The request »
Revise the passage about Dean starting with "Wiping Lisa and" and going on through "of his fallibility.", putting "noble" wherever "heroic" stands.

Wiping Lisa and Ben's memory was highly problematic and we started to see Dean elevate himself above others and their choices. We can see what Dean was doing in context and understand that he was saw this as protecting them. He almost got them killed and he thought erasing him from their memories was going to help them. On the surface it looked heroic - removing two extremely important people from his life (and him from theirs) for their own sake, but in terms of an ethical (and actually nonsensical) stand point it was neither heroic nor morally sound. At the time it could be seen as a "slip up" but as this issues emerges in later seasons it can be seen as part of his fallibility.

In Season 7 hero Dean was back Defending His Life and letting Sam know he can be his brother's "stone number one". No sooner is Dean seeming to find his heroic feet when he decides to kill Sam's monster friend, Amy, in The Girl Next Door (7.03). He not only did this after reassuring Sam that he supported him, but he kill her in front of Amy's son and left him just standing there. It was a blatantly cruel act and made me wonder what had Dean learned all those episodes ago when he understood "shades of grey". We can perhaps understand why he did it - he couldn't trust Sam so he had to make the hard decision and kill the monster because that's what they do, but it just seemed particularly callous, especially after working hard to get Sam to trust him during a time when Sam's brain was messing with him.

Supplied information »

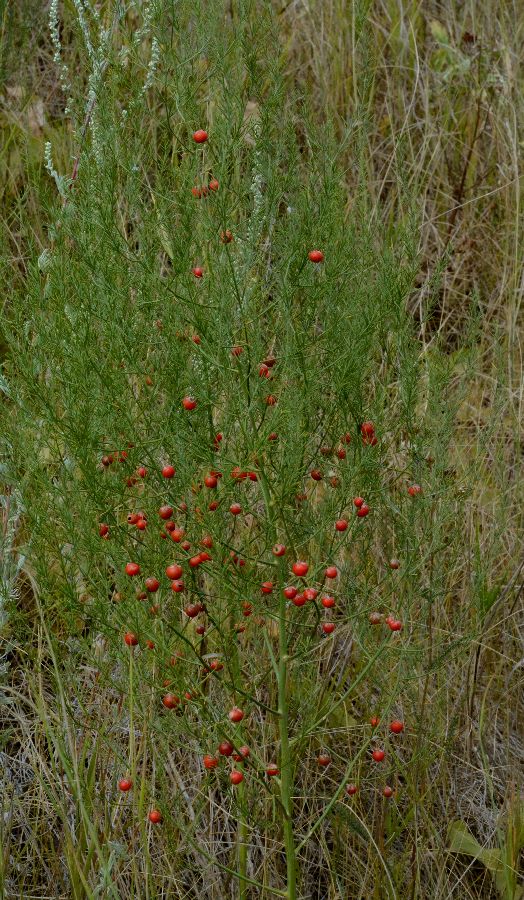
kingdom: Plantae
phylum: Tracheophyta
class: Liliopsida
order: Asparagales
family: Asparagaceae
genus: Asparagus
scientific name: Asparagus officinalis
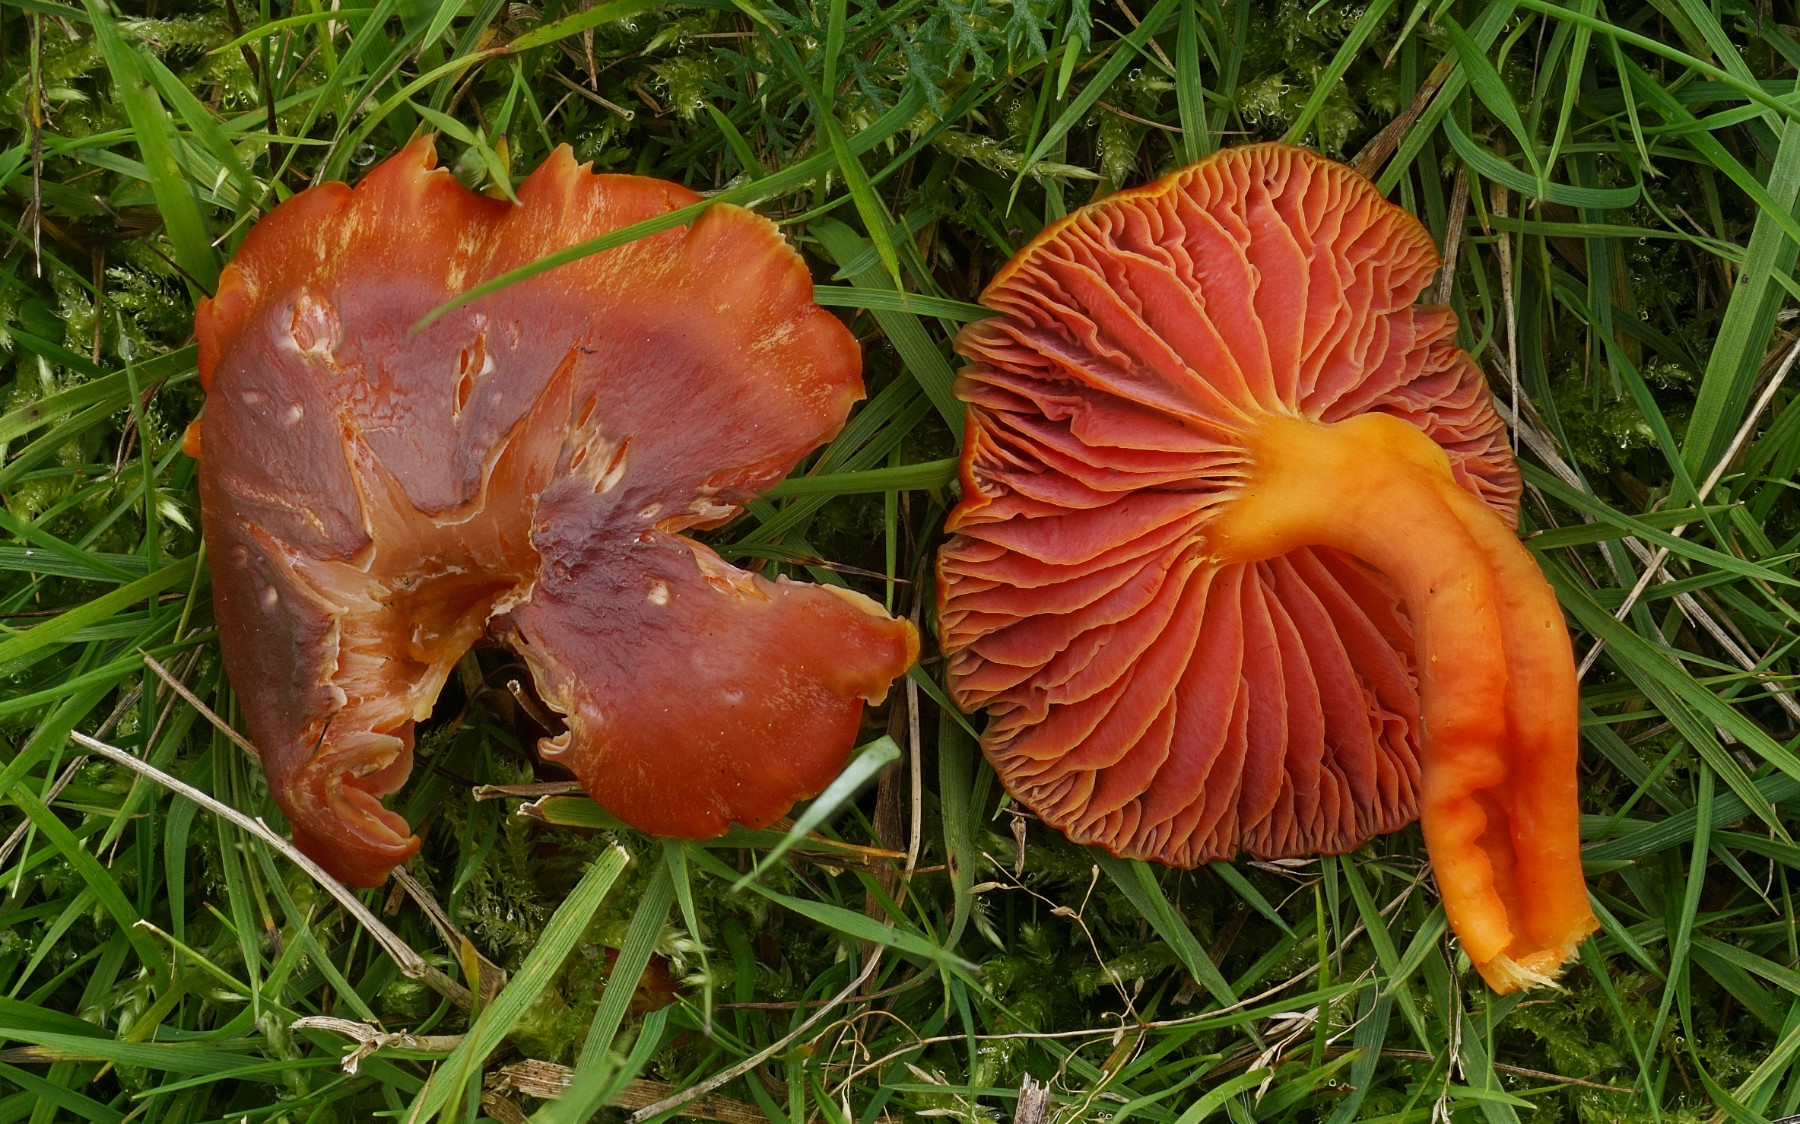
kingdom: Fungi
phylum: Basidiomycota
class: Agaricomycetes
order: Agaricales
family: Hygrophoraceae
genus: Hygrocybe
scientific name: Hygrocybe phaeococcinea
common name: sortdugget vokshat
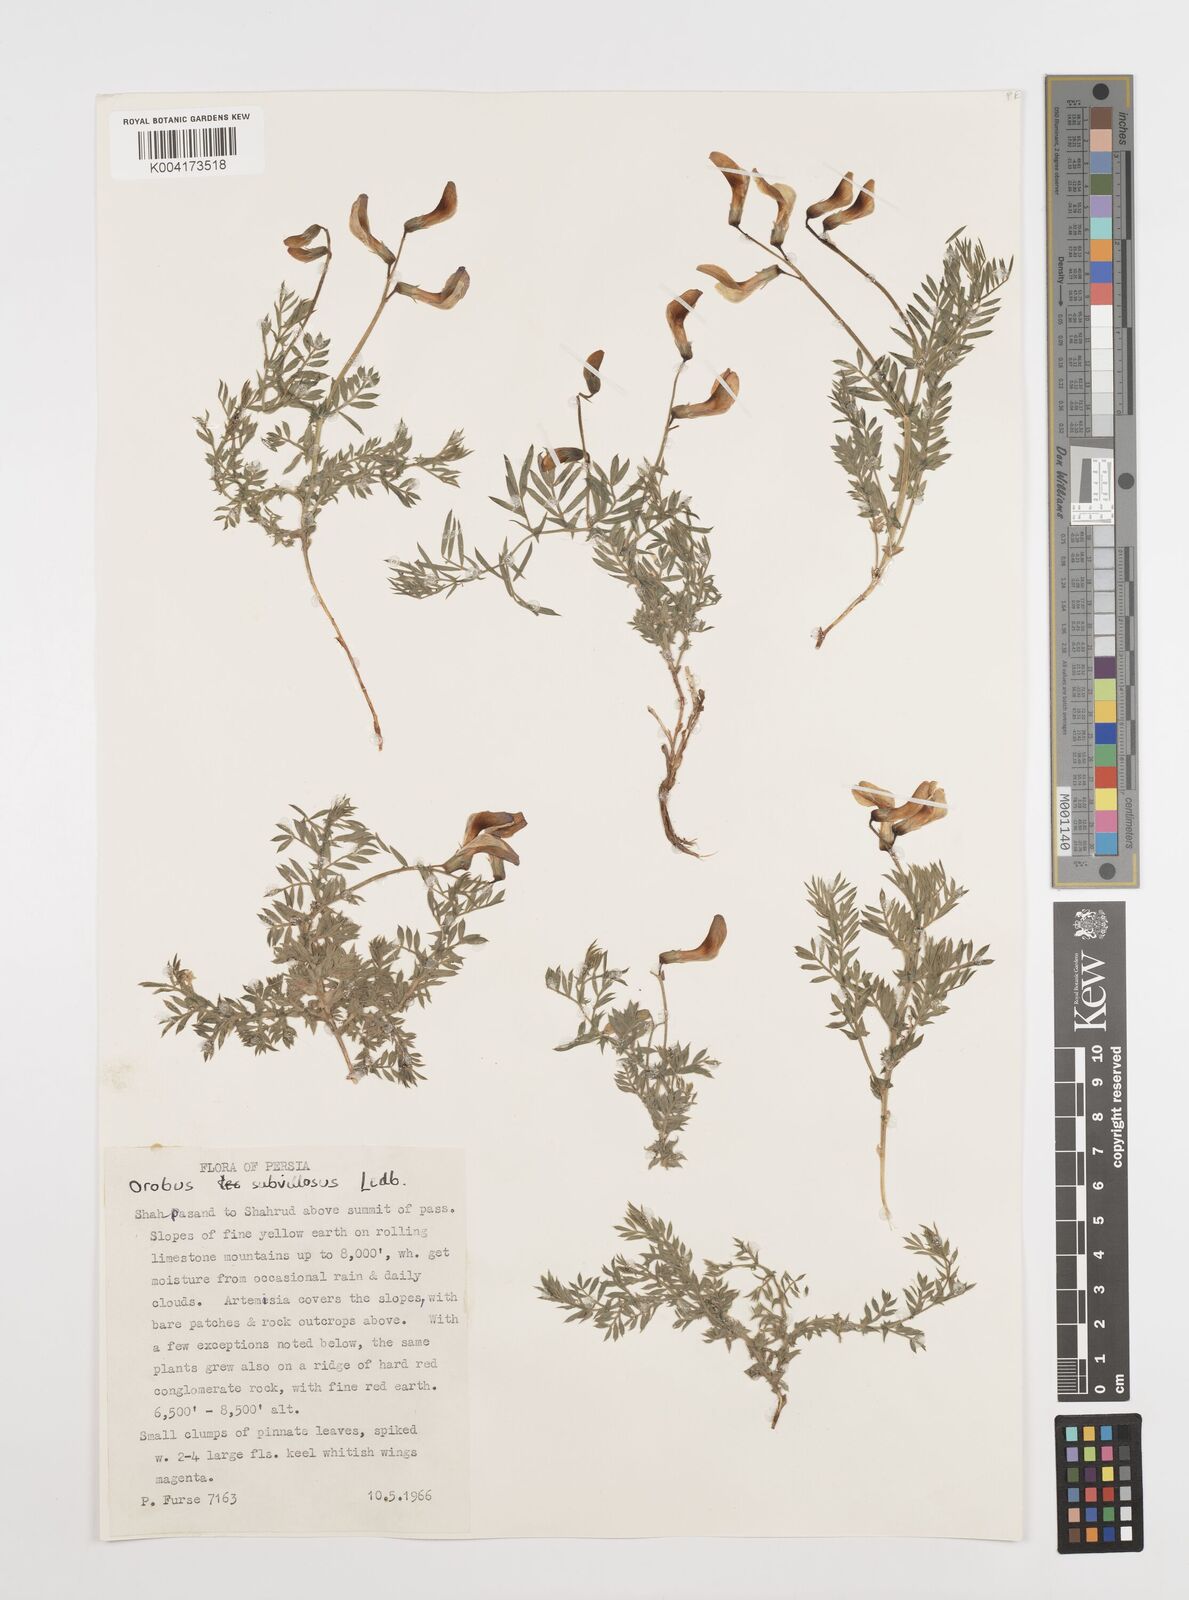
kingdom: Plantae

Result »
Wiping Lisa and Ben's memory was highly problematic and we started to see Dean elevate himself above others and their choices. We can see what Dean was doing in context and understand that he was saw this as protecting them. He almost got them killed and he thought erasing him from their memories was going to help them. On the surface it looked noble - removing two extremely important people from his life (and him from theirs) for their own sake, but in terms of an ethical (and actually nonsensical) stand point it was neither noble nor morally sound. At the time it could be seen as a "slip up" but as this issues emerges in later seasons it can be seen as part of his fallibility.